Neurons are generally viewed as among the most sensitive of all cells when faced with hypoxia (periods of low oxygen) or anoxia (no oxygen), though recent studies have shown a wide variation in the capacity of neurons to tolerate hypoxia. Even the most vulnerable neurons are not defenseless, and the most tolerant can withstand extreme periods of complete anoxia and recover fully, despite oxidant damage when oxygen returns. There is currently an increasing interest in anoxia-tolerant vertebrates as models to identify survival strategies in neurons adapted to survive hypoxia and reperfusion. However, the mixed cellular responses observed in hypoxia-sensitive neurons have generated controversy over which molecular events are essential for cellular protection and which induce cell death. Serine/threonine kinase(Akt), for example, is a central molecule controlling the balance between cell survival and apoptosis, as well as cell proliferation and cell cycle arrest. Akt is considered to promote survival in many cell types, including neurons,where blocking Akt activation increases cell death in response to oxidative stress. Other researchers, however, report that the inhibition of Akt activity delays cell death, and the downregulation of Akt pathways in the nematode C. elegans causes it to shift into the energy conserving state known as the dauer larval stage.

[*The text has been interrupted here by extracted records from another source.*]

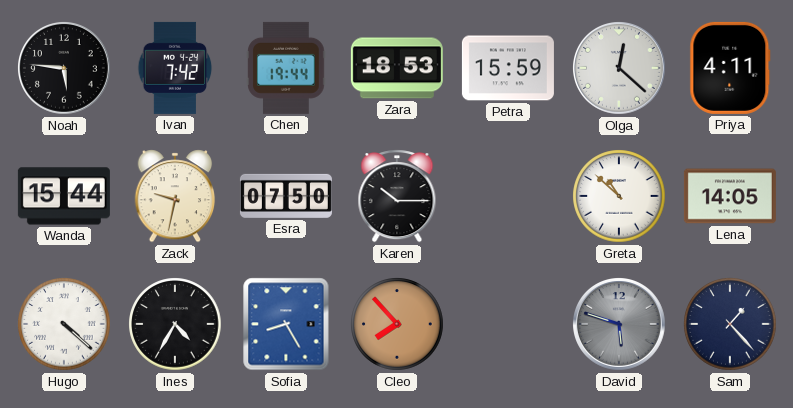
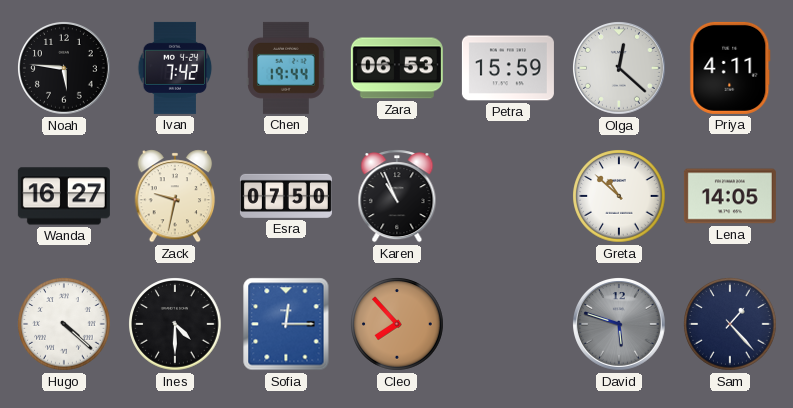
Zara: 18:53 -> 06:53
Wanda: 15:44 -> 16:27
Karen: 10:15 -> 10:56
Ines: 4:35 -> 4:30
Sofia: 8:25 -> 12:15
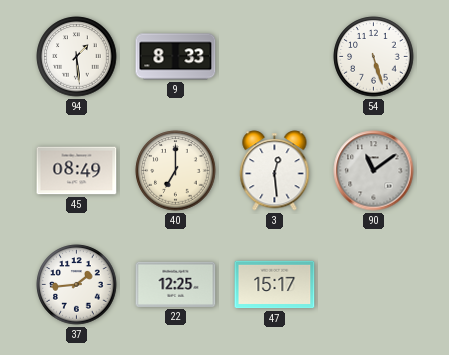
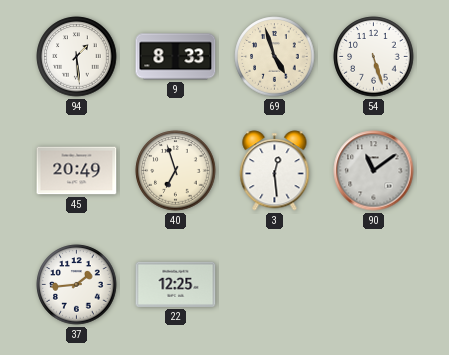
69: none -> 4:57
45: 08:49 -> 20:49
40: 7:00 -> 6:57
47: 15:17 -> none
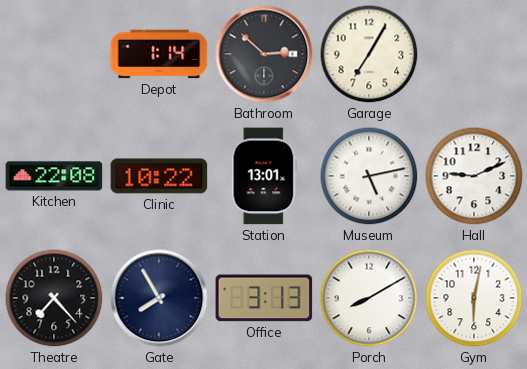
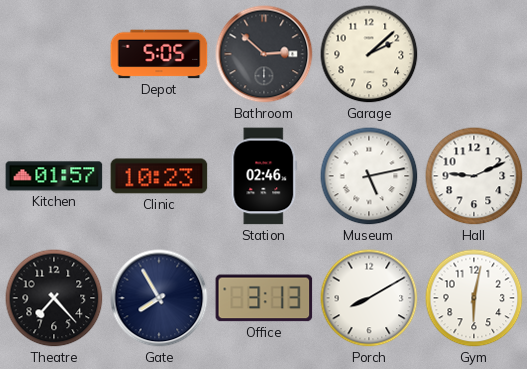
Depot: 1:14 -> 5:05
Garage: 7:05 -> 2:08
Kitchen: 22:08 -> 01:57
Clinic: 10:22 -> 10:23
Station: 13:01 -> 02:46
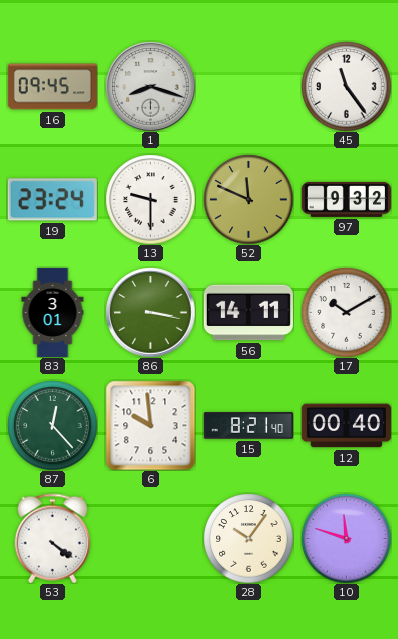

John Hallenbeck and his associates at the National Institute of Neurological Disorders and Stroke were interested in whether Akt pathways in hibernating mammals are up- or downregulated, as hibernation is an evolutionary adaptation to harsh environmental conditions, like the dauer larval stage in C. elegans. Also, hibernating mammals often inhabit hypoxic burrows and, in hibernation, reduce blood flow to the brain, so are interesting models of neuronal hypoxic survival. In a recent issue of Brain Research, the researchers publish data describing Akt activity in hibernating 13-lined ground squirrels.
Wild-caught ground squirrels were placed in a cold chamber in constant darkness at 5°C. Akt levels and activity (phosphorylation) were compared in hibernating animals versus control (active, not cold-exposed) and cold-adapted (active, in cold chamber) ground squirrels. While there were no differences between groups in total Akt expression, Akt phosphorylation was significantly decreased in hibernating ground squirrels compared to active and cold-active groups. This reduction in phosphorylation was associated with a corresponding decrease in Akt kinase activity, and occurred in brain and other tissues including muscle, heart and kidney, indicating a generalized response. Akt kinase activity declined by nearly half in the brains of hibernating ground squirrels.
The authors admit that it appears paradoxical for Akt activity to decrease in hibernators, when increased activity is a known critical component of hypoxia survival through its downstream effects that increase survival. They hypothesize that similar survival pathways are at work in the hibernating ground squirrel and the dauer larval C. elegans; the downregulation of Akt pathways permits the upregulation of other pro-survival factors such as antioxidants, growth arrest, and DNA damage response genes.
As molecular pathways are often highly conserved across the phyla, the use of alternative model systems naturally tolerant to low oxygen and reperfusion stresses can reveal new targets for the potential treatment of stroke and other forms of organ ischemia.